Pitfalls of the Card Check Scam

Ford & Harrison’s D. Gerald Coker has taken an in-depth look at the Card Check Scam Bill and answers a number of fundamental questions:

What is a card-check, and how does it work?

A card-check does away with the secret ballot system. Employees will no longer cast ballots on union representation in the privacy of a voting booth; instead, an employer would be required to recognize a union as the employees’ exclusive bargaining representative once the union presents signed authorization cards from a simply [sic] majority of the employees in the work group targeted by the union.

Are card-checks a fair alternative to the secret ballot?

Card-check recognition would give unions a license to use high-pressure tactics against employees behind closed doors in order to obtain signed union authorization cards. The proposed legislation does not contain any provision allowing employees to “ratify” the card-check. EFCA [Employee Free Choice Act] does not specify whether employees can decertify a union through a card-check majority.
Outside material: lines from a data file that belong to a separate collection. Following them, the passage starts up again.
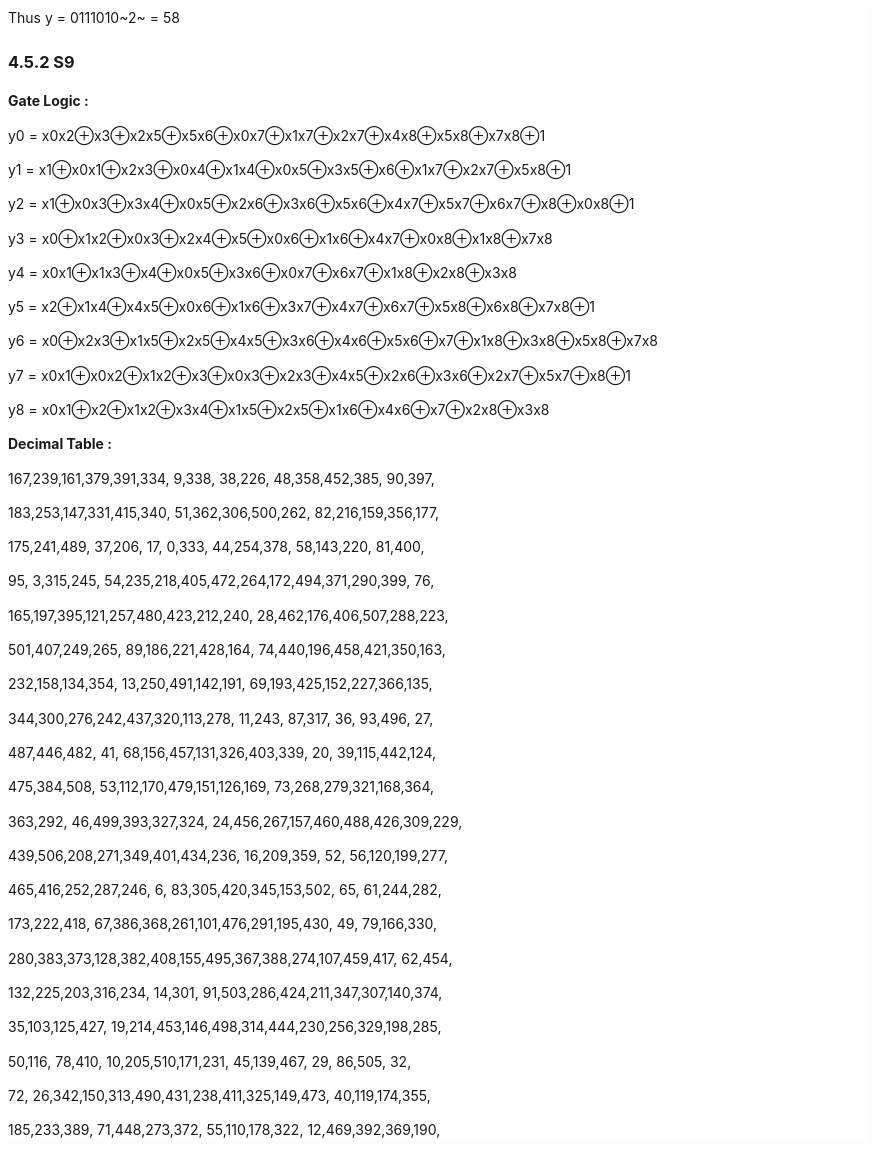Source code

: Thus y = 0111010~2~ = 58

### 4.5.2 S9

**Gate Logic :**

y0 = x0x2⊕x3⊕x2x5⊕x5x6⊕x0x7⊕x1x7⊕x2x7⊕x4x8⊕x5x8⊕x7x8⊕1

y1 = x1⊕x0x1⊕x2x3⊕x0x4⊕x1x4⊕x0x5⊕x3x5⊕x6⊕x1x7⊕x2x7⊕x5x8⊕1

y2 = x1⊕x0x3⊕x3x4⊕x0x5⊕x2x6⊕x3x6⊕x5x6⊕x4x7⊕x5x7⊕x6x7⊕x8⊕x0x8⊕1

y3 = x0⊕x1x2⊕x0x3⊕x2x4⊕x5⊕x0x6⊕x1x6⊕x4x7⊕x0x8⊕x1x8⊕x7x8

y4 = x0x1⊕x1x3⊕x4⊕x0x5⊕x3x6⊕x0x7⊕x6x7⊕x1x8⊕x2x8⊕x3x8

y5 = x2⊕x1x4⊕x4x5⊕x0x6⊕x1x6⊕x3x7⊕x4x7⊕x6x7⊕x5x8⊕x6x8⊕x7x8⊕1

y6 = x0⊕x2x3⊕x1x5⊕x2x5⊕x4x5⊕x3x6⊕x4x6⊕x5x6⊕x7⊕x1x8⊕x3x8⊕x5x8⊕x7x8

y7 = x0x1⊕x0x2⊕x1x2⊕x3⊕x0x3⊕x2x3⊕x4x5⊕x2x6⊕x3x6⊕x2x7⊕x5x7⊕x8⊕1

y8 = x0x1⊕x2⊕x1x2⊕x3x4⊕x1x5⊕x2x5⊕x1x6⊕x4x6⊕x7⊕x2x8⊕x3x8

**Decimal Table :**

167,239,161,379,391,334, 9,338, 38,226, 48,358,452,385, 90,397,

183,253,147,331,415,340, 51,362,306,500,262, 82,216,159,356,177,

175,241,489, 37,206, 17, 0,333, 44,254,378, 58,143,220, 81,400,

95, 3,315,245, 54,235,218,405,472,264,172,494,371,290,399, 76,

165,197,395,121,257,480,423,212,240, 28,462,176,406,507,288,223,

501,407,249,265, 89,186,221,428,164, 74,440,196,458,421,350,163,

232,158,134,354, 13,250,491,142,191, 69,193,425,152,227,366,135,

344,300,276,242,437,320,113,278, 11,243, 87,317, 36, 93,496, 27,

487,446,482, 41, 68,156,457,131,326,403,339, 20, 39,115,442,124,

475,384,508, 53,112,170,479,151,126,169, 73,268,279,321,168,364,

363,292, 46,499,393,327,324, 24,456,267,157,460,488,426,309,229,

439,506,208,271,349,401,434,236, 16,209,359, 52, 56,120,199,277,

465,416,252,287,246, 6, 83,305,420,345,153,502, 65, 61,244,282,

173,222,418, 67,386,368,261,101,476,291,195,430, 49, 79,166,330,

280,383,373,128,382,408,155,495,367,388,274,107,459,417, 62,454,

132,225,203,316,234, 14,301, 91,503,286,424,211,347,307,140,374,

35,103,125,427, 19,214,453,146,498,314,444,230,256,329,198,285,

50,116, 78,410, 10,205,510,171,231, 45,139,467, 29, 86,505, 32,

72, 26,342,150,313,490,431,238,411,325,149,473, 40,119,174,355,

185,233,389, 71,448,273,372, 55,110,178,322, 12,469,392,369,190,
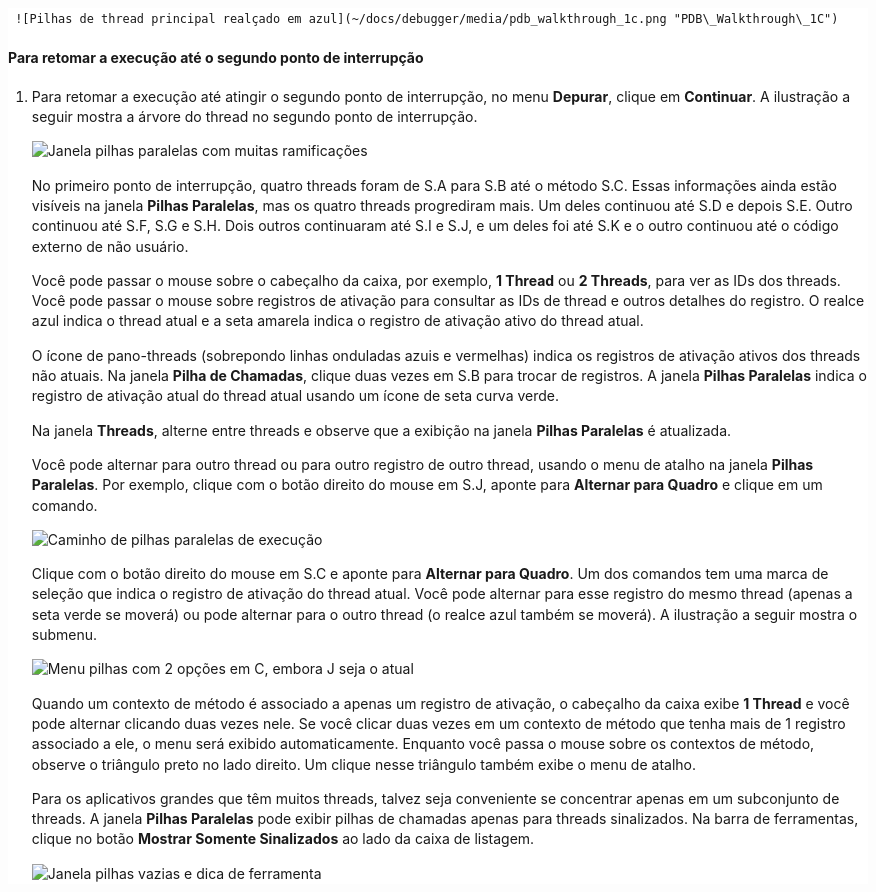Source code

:      ![Pilhas de thread principal realçado em azul](~/docs/debugger/media/pdb_walkthrough_1c.png "PDB\_Walkthrough\_1C")  
  
#### Para retomar a execução até o segundo ponto de interrupção  
  
1.  Para retomar a execução até atingir o segundo ponto de interrupção, no menu **Depurar**, clique em **Continuar**.  A ilustração a seguir mostra a árvore do thread no segundo ponto de interrupção.  
  
     ![Janela pilhas paralelas com muitas ramificações](~/docs/debugger/media/pdb_walkthrough_2.png "PDB\_Walkthrough\_2")  
  
     No primeiro ponto de interrupção, quatro threads foram de S.A para S.B até o método S.C.  Essas informações ainda estão visíveis na janela **Pilhas Paralelas**, mas os quatro threads progrediram mais.  Um deles continuou até S.D e depois S.E.  Outro continuou até S.F, S.G e S.H.  Dois outros continuaram até S.I e S.J, e um deles foi até S.K e o outro continuou até o código externo de não usuário.  
  
     Você pode passar o mouse sobre o cabeçalho da caixa, por exemplo, **1 Thread** ou **2 Threads**, para ver as IDs dos threads.  Você pode passar o mouse sobre registros de ativação para consultar as IDs de thread e outros detalhes do registro.  O realce azul indica o thread atual e a seta amarela indica o registro de ativação ativo do thread atual.  
  
     O ícone de pano\-threads \(sobrepondo linhas onduladas azuis e vermelhas\) indica os registros de ativação ativos dos threads não atuais.  Na janela **Pilha de Chamadas**, clique duas vezes em S.B para trocar de registros.  A janela **Pilhas Paralelas** indica o registro de ativação atual do thread atual usando um ícone de seta curva verde.  
  
     Na janela **Threads**, alterne entre threads e observe que a exibição na janela **Pilhas Paralelas** é atualizada.  
  
     Você pode alternar para outro thread ou para outro registro de outro thread, usando o menu de atalho na janela **Pilhas Paralelas**.  Por exemplo, clique com o botão direito do mouse em S.J, aponte para **Alternar para Quadro** e clique em um comando.  
  
     ![Caminho de pilhas paralelas de execução](~/docs/debugger/media/pdb_walkthrough_2b.png "PDB\_Walkthrough\_2B")  
  
     Clique com o botão direito do mouse em S.C e aponte para **Alternar para Quadro**.  Um dos comandos tem uma marca de seleção que indica o registro de ativação do thread atual.  Você pode alternar para esse registro do mesmo thread \(apenas a seta verde se moverá\) ou pode alternar para o outro thread \(o realce azul também se moverá\).  A ilustração a seguir mostra o submenu.  
  
     ![Menu pilhas com 2 opções em C, embora J seja o atual](~/docs/debugger/media/pdb_walkthrough_3.png "PDB\_Walkthrough\_3")  
  
     Quando um contexto de método é associado a apenas um registro de ativação, o cabeçalho da caixa exibe **1 Thread** e você pode alternar clicando duas vezes nele.  Se você clicar duas vezes em um contexto de método que tenha mais de 1 registro associado a ele, o menu será exibido automaticamente.  Enquanto você passa o mouse sobre os contextos de método, observe o triângulo preto no lado direito.  Um clique nesse triângulo também exibe o menu de atalho.  
  
     Para os aplicativos grandes que têm muitos threads, talvez seja conveniente se concentrar apenas em um subconjunto de threads.  A janela **Pilhas Paralelas** pode exibir pilhas de chamadas apenas para threads sinalizados.  Na barra de ferramentas, clique no botão **Mostrar Somente Sinalizados** ao lado da caixa de listagem.  
  
     ![Janela pilhas vazias e dica de ferramenta](~/docs/debugger/media/pdb_walkthrough_3a.png "PDB\_Walkthrough\_3A")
Are card-checks foolproof?

Experience has shown that signed authorization cards do not necessarily reflect how the majority of employees really feel about union representation. Currently, an employee who signs a card out of ignorance or under duress is free to vote “no union” in a secret ballot election conducted by the National Labor Relations Board several weeks later. Moreover, EFCA fails to provide any guidance with regard to the processing of authorization cards. How long will authorization cards be valid? Can an employee rescind or revoke his card and, if so, how? Will there be a process for detecting forged cards?

As Coker notes, doing away with the secret ballot will empower union activists to use high-pressure tactics to force employees to sign a card. Workers need the protection of a secret ballot. The Card Check Scam Bill takes away that protection.